Gyōzan Royce Andrew Johnson and Lama Rod Owen's pieces particularly stuck with me, Johnson's because of his transformation from butcher to full-time Buddhist teacher after an accident that almost cost him his life and connected his loss of blood and himself as flesh to his work of killing animals, and Owen's abject but cathartic experience of taking psychedelics at a plant medicine retreat in South America where he went on a vision, joining his ancestors in the middle passage and gaining compassion for all beings' suffering, along with a sense of where his ancestral traditions, his feminine energy, and Buddhism meet.
I already feel like I need to reread it because I'm blanking on a lot of the specific content, but I particularly liked that several of the authors explored the concept of Anatta in the context of being Black. There is a complexity to embracing 'no self,' when selfhood has so long been denied to Black people. So it was interesting to reread those negotiations with that idea.
I must re-read at some point and add to this review...
This book of essays is both timely and timeless. It's a culmination of wisdom, experience and practice of black (POC) dharma teachers and their journeys (human experience) to Buddhism. I was particularly moved by 'The Dharma of Trauma', 'Turning Toward Myself' and 'On Being Laila's Daughter'. All of the essays touch on trauma, resistance, sorrow and love; and their interdependence in the freedom of black folks from cyclical emotional tyrannies. This book will have you researching your nearest sangha community. Must read!
The practice of Buddhism in a Black body is unique and I'm grateful for the articulation of that uniqueness in such a beautifully inviting way.

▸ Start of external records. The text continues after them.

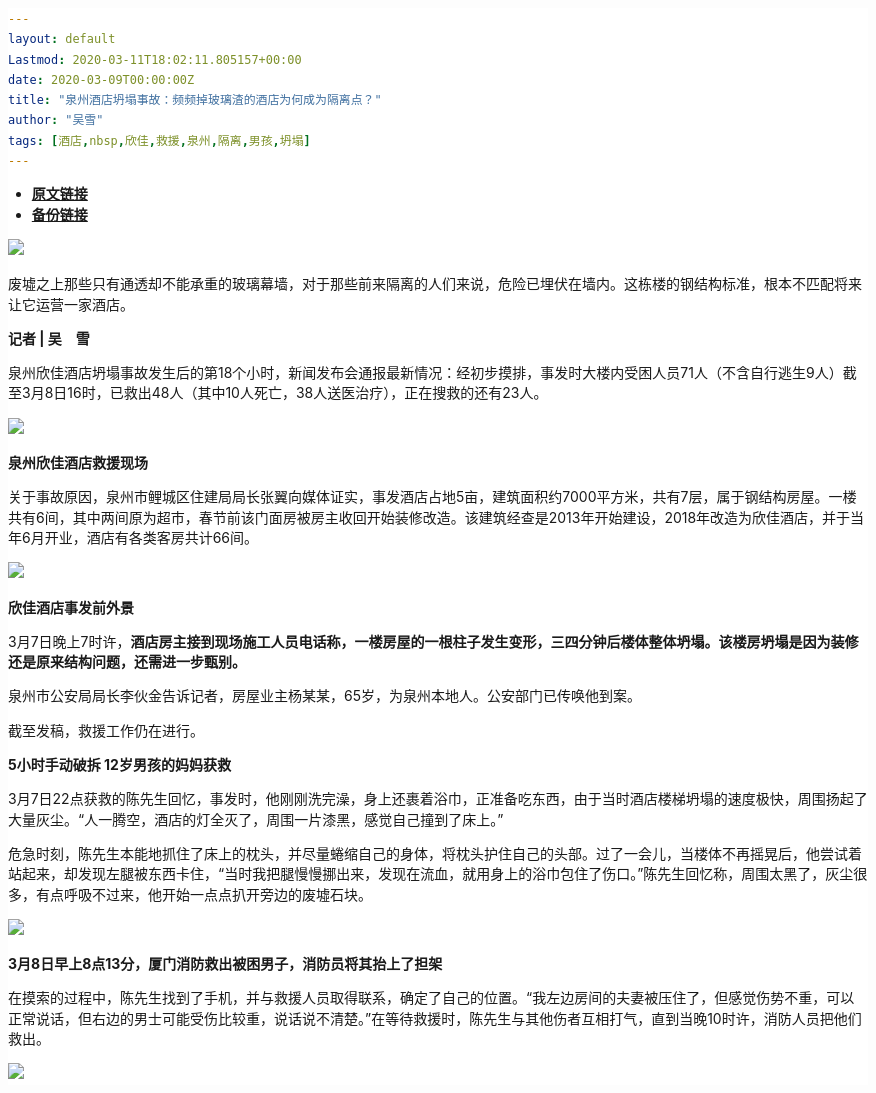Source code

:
 ```yaml
---
layout: default
Lastmod: 2020-03-11T18:02:11.805157+00:00
date: 2020-03-09T00:00:00Z
title: "泉州酒店坍塌事故：频频掉玻璃渣的酒店为何成为隔离点？"
author: "吴雪"
tags: [酒店,nbsp,欣佳,救援,泉州,隔离,男孩,坍塌]
---
```


* [**原文链接**](https://mp.weixin.qq.com/s/lr_HkTp37dgbCmTuXq6i8w)
* [**备份链接**](http://archive.ph/ZwgSc)


![](/images/post/e687419aee5ba5dc10b91a175fcda518.jpg)

废墟之上那些只有通透却不能承重的玻璃幕墙，对于那些前来隔离的人们来说，危险已埋伏在墙内。这栋楼的钢结构标准，根本不匹配将来让它运营一家酒店。

**记者 | 吴　雪**

泉州欣佳酒店坍塌事故发生后的第18个小时，新闻发布会通报最新情况：经初步摸排，事发时大楼内受困人员71人（不含自行逃生9人）截至3月8日16时，已救出48人（其中10人死亡，38人送医治疗），正在搜救的还有23人。

![](/images/post/166eea64148b1587f6b3259e79962dd4.jpg)

**泉州欣佳酒店救援现场**  

关于事故原因，泉州市鲤城区住建局局长张翼向媒体证实，事发酒店占地5亩，建筑面积约7000平方米，共有7层，属于钢结构房屋。一楼共有6间，其中两间原为超市，春节前该门面房被房主收回开始装修改造。该建筑经查是2013年开始建设，2018年改造为欣佳酒店，并于当年6月开业，酒店有各类客房共计66间。

![](/images/post/2161cf9d0abffc8965b6962f98309b17.jpg)

**欣佳酒店事发前外景**  

3月7日晚上7时许，**酒店房主接到现场施工人员电话称，一楼房屋的一根柱子发生变形，三四分钟后楼体整体坍塌。该楼房坍塌是因为装修还是原来结构问题，还需进一步甄别。**

泉州市公安局局长李伙金告诉记者，房屋业主杨某某，65岁，为泉州本地人。公安部门已传唤他到案。

截至发稿，救援工作仍在进行。

**5小时手动破拆 12岁男孩的妈妈获救**

3月7日22点获救的陈先生回忆，事发时，他刚刚洗完澡，身上还裹着浴巾，正准备吃东西，由于当时酒店楼梯坍塌的速度极快，周围扬起了大量灰尘。“人一腾空，酒店的灯全灭了，周围一片漆黑，感觉自己撞到了床上。”

危急时刻，陈先生本能地抓住了床上的枕头，并尽量蜷缩自己的身体，将枕头护住自己的头部。过了一会儿，当楼体不再摇晃后，他尝试着站起来，却发现左腿被东西卡住，“当时我把腿慢慢挪出来，发现在流血，就用身上的浴巾包住了伤口。”陈先生回忆称，周围太黑了，灰尘很多，有点呼吸不过来，他开始一点点扒开旁边的废墟石块。

![](/images/post/653b3371dac51439bffa2df0b11c0ce4.jpg)

**3月8日早上8点13分，厦门消防救出被困男子，消防员将其抬上了担架**  

在摸索的过程中，陈先生找到了手机，并与救援人员取得联系，确定了自己的位置。“我左边房间的夫妻被压住了，但感觉伤势不重，可以正常说话，但右边的男士可能受伤比较重，说话说不清楚。”在等待救援时，陈先生与其他伤者互相打气，直到当晚10时许，消防人员把他们救出。

![](/images/post/531949c82cc7449d194507c8706a1817.jpg)
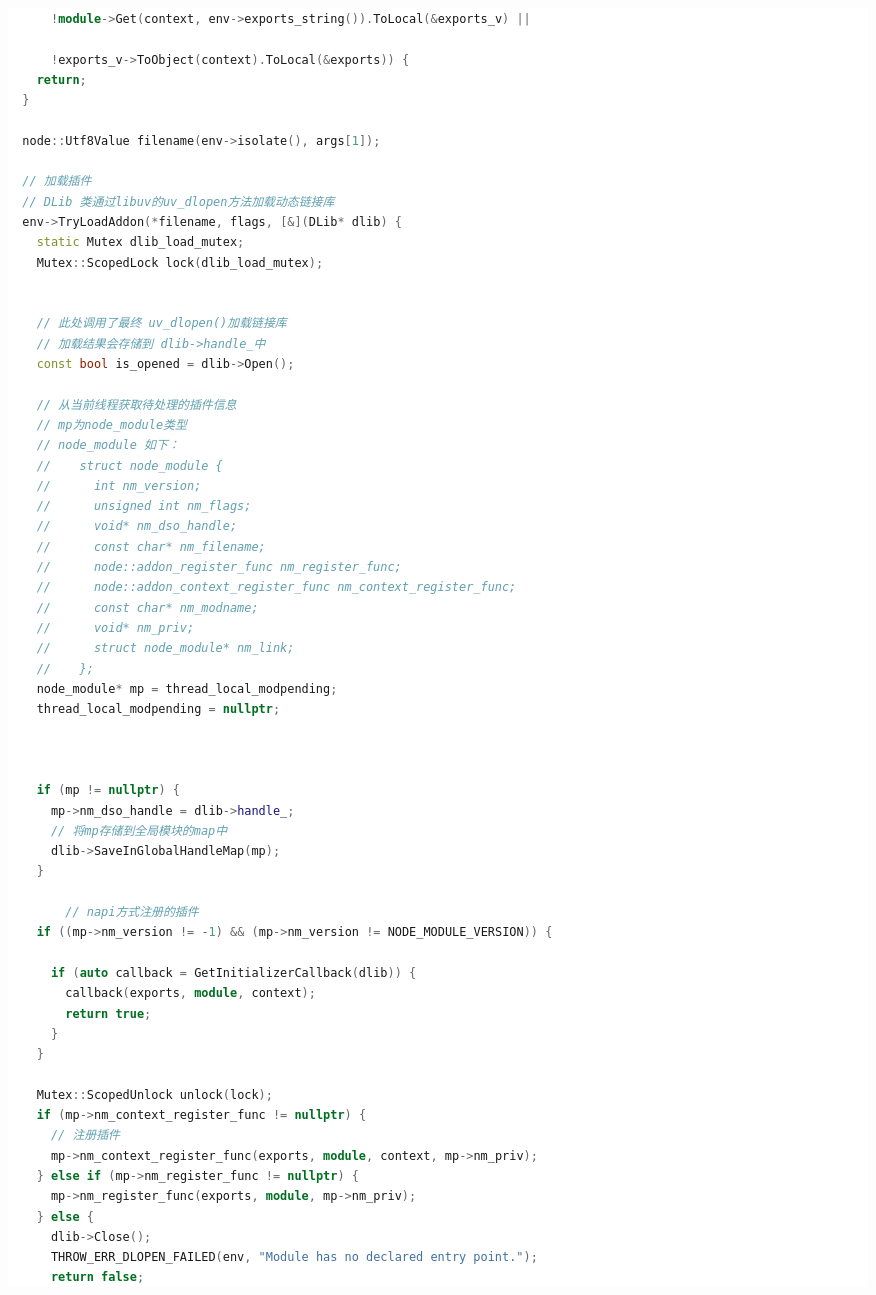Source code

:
 ```c++
      !module->Get(context, env->exports_string()).ToLocal(&exports_v) ||

      !exports_v->ToObject(context).ToLocal(&exports)) {
    return;
  }

  node::Utf8Value filename(env->isolate(), args[1]);

  // 加载插件
  // DLib 类通过libuv的uv_dlopen方法加载动态链接库
  env->TryLoadAddon(*filename, flags, [&](DLib* dlib) {
    static Mutex dlib_load_mutex;
    Mutex::ScopedLock lock(dlib_load_mutex);


    // 此处调用了最终 uv_dlopen()加载链接库
    // 加载结果会存储到 dlib->handle_中
    const bool is_opened = dlib->Open();

    // 从当前线程获取待处理的插件信息
    // mp为node_module类型
    // node_module 如下：
    //    struct node_module {
    //      int nm_version;
    //      unsigned int nm_flags;
    //      void* nm_dso_handle;
    //      const char* nm_filename;
    //      node::addon_register_func nm_register_func;
    //      node::addon_context_register_func nm_context_register_func;
    //      const char* nm_modname;
    //      void* nm_priv;
    //      struct node_module* nm_link;
    //    };
    node_module* mp = thread_local_modpending;
    thread_local_modpending = nullptr;



    if (mp != nullptr) {
      mp->nm_dso_handle = dlib->handle_;
      // 将mp存储到全局模块的map中
      dlib->SaveInGlobalHandleMap(mp);
    }

		// napi方式注册的插件
    if ((mp->nm_version != -1) && (mp->nm_version != NODE_MODULE_VERSION)) {

      if (auto callback = GetInitializerCallback(dlib)) {
        callback(exports, module, context);
        return true;
      }
    }

    Mutex::ScopedUnlock unlock(lock);
    if (mp->nm_context_register_func != nullptr) {
      // 注册插件
      mp->nm_context_register_func(exports, module, context, mp->nm_priv);
    } else if (mp->nm_register_func != nullptr) {
      mp->nm_register_func(exports, module, mp->nm_priv);
    } else {
      dlib->Close();
      THROW_ERR_DLOPEN_FAILED(env, "Module has no declared entry point.");
      return false;
```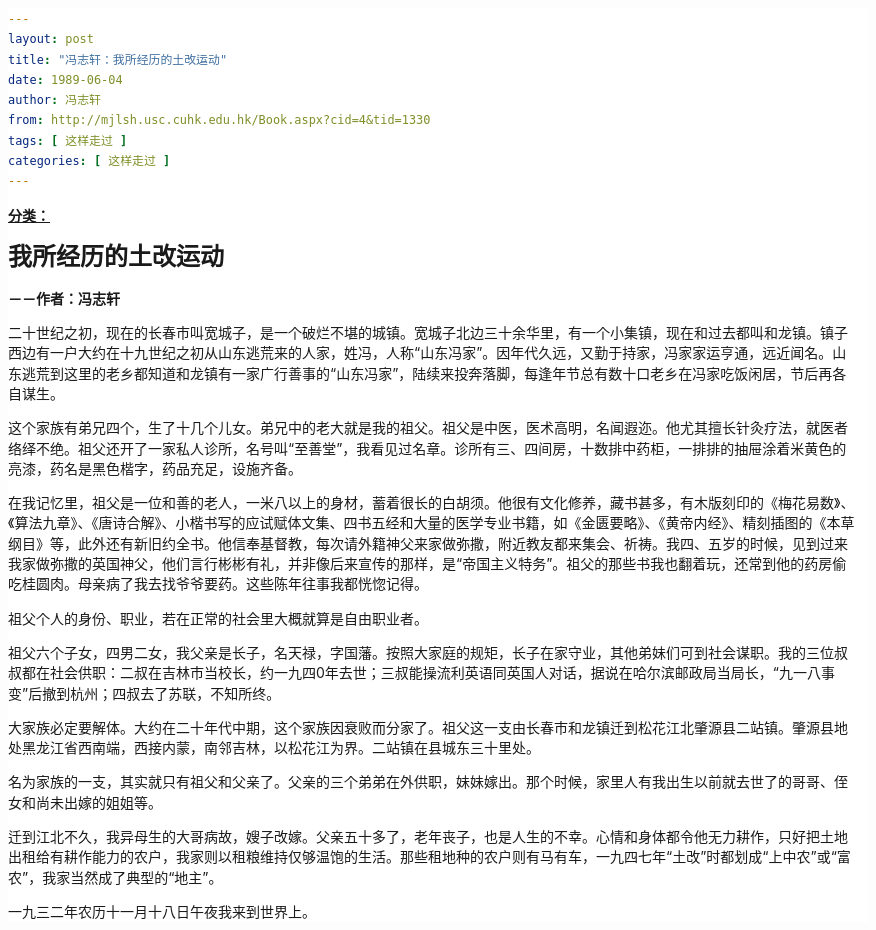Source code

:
 ```yaml
---
layout: post
title: "冯志轩：我所经历的土改运动"
date: 1989-06-04
author: 冯志轩
from: http://mjlsh.usc.cuhk.edu.hk/Book.aspx?cid=4&tid=1330
tags: [ 这样走过 ]
categories: [ 这样走过 ]
---
```


<div style="margin: 15px 10px 10px 0px;">
 <div>
  <span id="ctl00_ContentPlaceHolder1_chapter1_SubjectLabel" style="font-weight:bold;text-decoration:underline;">
   分类：
  </span>
 </div>
 <p>
  <strong>
   <font size="5">
    我所经历的土改运动
   </font>
  </strong>
 </p>
 <p>
  <strong>
   －－作者：冯志轩
  </strong>
 </p>
 <p>
  二十世纪之初，现在的长春市叫宽城子，是一个破烂不堪的城镇。宽城子北边三十余华里，有一个小集镇，现在和过去都叫和龙镇。镇子西边有一户大约在十九世纪之初从山东逃荒来的人家，姓冯，人称“山东冯家”。因年代久远，又勤于持家，冯家家运亨通，远近闻名。山东逃荒到这里的老乡都知道和龙镇有一家广行善事的“山东冯家”，陆续来投奔落脚，每逢年节总有数十口老乡在冯家吃饭闲居，节后再各自谋生。
 </p>
 <p>
  这个家族有弟兄四个，生了十几个儿女。弟兄中的老大就是我的祖父。祖父是中医，医术高明，名闻遐迩。他尤其擅长针灸疗法，就医者络绎不绝。祖父还开了一家私人诊所，名号叫“至善堂”，我看见过名章。诊所有三、四间房，十数排中药柜，一排排的抽屉涂着米黄色的亮漆，药名是黑色楷字，药品充足，设施齐备。
 </p>
 <p>
  在我记忆里，祖父是一位和善的老人，一米八以上的身材，蓄着很长的白胡须。他很有文化修养，藏书甚多，有木版刻印的《梅花易数》、《算法九章》、《唐诗合解》、小楷书写的应试赋体文集、四书五经和大量的医学专业书籍，如《金匮要略》、《黄帝内经》、精刻插图的《本草纲目》等，此外还有新旧约全书。他信奉基督教，每次请外籍神父来家做弥撒，附近教友都来集会、祈祷。我四、五岁的时候，见到过来我家做弥撒的英国神父，他们言行彬彬有礼，并非像后来宣传的那样，是“帝国主义特务”。祖父的那些书我也翻着玩，还常到他的药房偷吃桂圆肉。母亲病了我去找爷爷要药。这些陈年往事我都恍惚记得。
 </p>
 <p>
  祖父个人的身份、职业，若在正常的社会里大概就算是自由职业者。
 </p>
 <p>
  祖父六个子女，四男二女，我父亲是长子，名天禄，字国藩。按照大家庭的规矩，长子在家守业，其他弟妹们可到社会谋职。我的三位叔叔都在社会供职：二叔在吉林市当校长，约一九四0年去世；三叔能操流利英语同英国人对话，据说在哈尔滨邮政局当局长，“九一八事变”后撤到杭州；四叔去了苏联，不知所终。
 </p>
 <p>
  大家族必定要解体。大约在二十年代中期，这个家族因衰败而分家了。祖父这一支由长春市和龙镇迁到松花江北肇源县二站镇。肇源县地处黑龙江省西南端，西接内蒙，南邻吉林，以松花江为界。二站镇在县城东三十里处。
 </p>
 <p>
  名为家族的一支，其实就只有祖父和父亲了。父亲的三个弟弟在外供职，妹妹嫁出。那个时候，家里人有我出生以前就去世了的哥哥、侄女和尚未出嫁的姐姐等。
 </p>
 <p>
  迁到江北不久，我异母生的大哥病故，嫂子改嫁。父亲五十多了，老年丧子，也是人生的不幸。心情和身体都令他无力耕作，只好把土地出租给有耕作能力的农户，我家则以租粮维持仅够温饱的生活。那些租地种的农户则有马有车，一九四七年“土改”时都划成“上中农”或“富农”，我家当然成了典型的“地主”。
 </p>
 <p>
  一九三二年农历十一月十八日午夜我来到世界上。
 </p>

While the contemplation of emptiness is essential to our practice, understanding that which we must empty ourselves up enriches the experience and our comprehension of self, and only then can non-stop feel truly accessible. This book was a reminder of the courage required to be Black and Buddhist and I look forward to reading more from the contributors to this text.
This book taught me one of the most important lessons I could probably learn about Buddhism and that’s that Buddhism is not perfect. That racism and discrimination and white supremacy exist in Buddhist communities. I think before reading this book I didn’t even think about it.
I was familiar with several of the authors and each of their chapters was a gift. A deepening of my love for them. Lama Rod Owens’ chapter in particular ripped me to shreds and still left me profoundly hopeful. And meeting so many new Black Buddhists through this book was amazing and world expanding. I’m so grateful for the wisdom they have shared.
I wanted to like this book a lot more than I did. A lot of it was either very into the transcendent aspects of Buddhist mysticism (which is not for me) or repetitive. I don't regret reading it, but I don't know that it's one I would recommend either. Glad to have read it for the cultural awareness, but not for me.
I’m not Buddhist, but this book was recommended to me by my therapist, and there were some parts of the book shook me with how detailed and vivid some of the stories were as people explained their journeys. I appreciated reading about an unfamiliar practice I wasn’t raised in, so I immensely enjoyed a different insight and perspective.
This was an amazing book that all African Americans should read. It gives great information on Intergenerational trauma, and what we can do to manage it better.
I overall loved the book, it was a good read from both perspectives of being black and being a Buddhist. I don’t know why I always felt like I couldn’t practice Buddhism because I’m black myself. I love how the author put real life issues and problems into the book, making it more realistic.
Genuinely phenomenal read. I’ve read it 3 times since I first picked it up and enjoyed every page. Was struck incredibly by the story narrating a butcher turned monk, which focused on how being reminded of our vitality can lead us to religion. Tackled the intersections of race and religion delicately and with varied perspectives.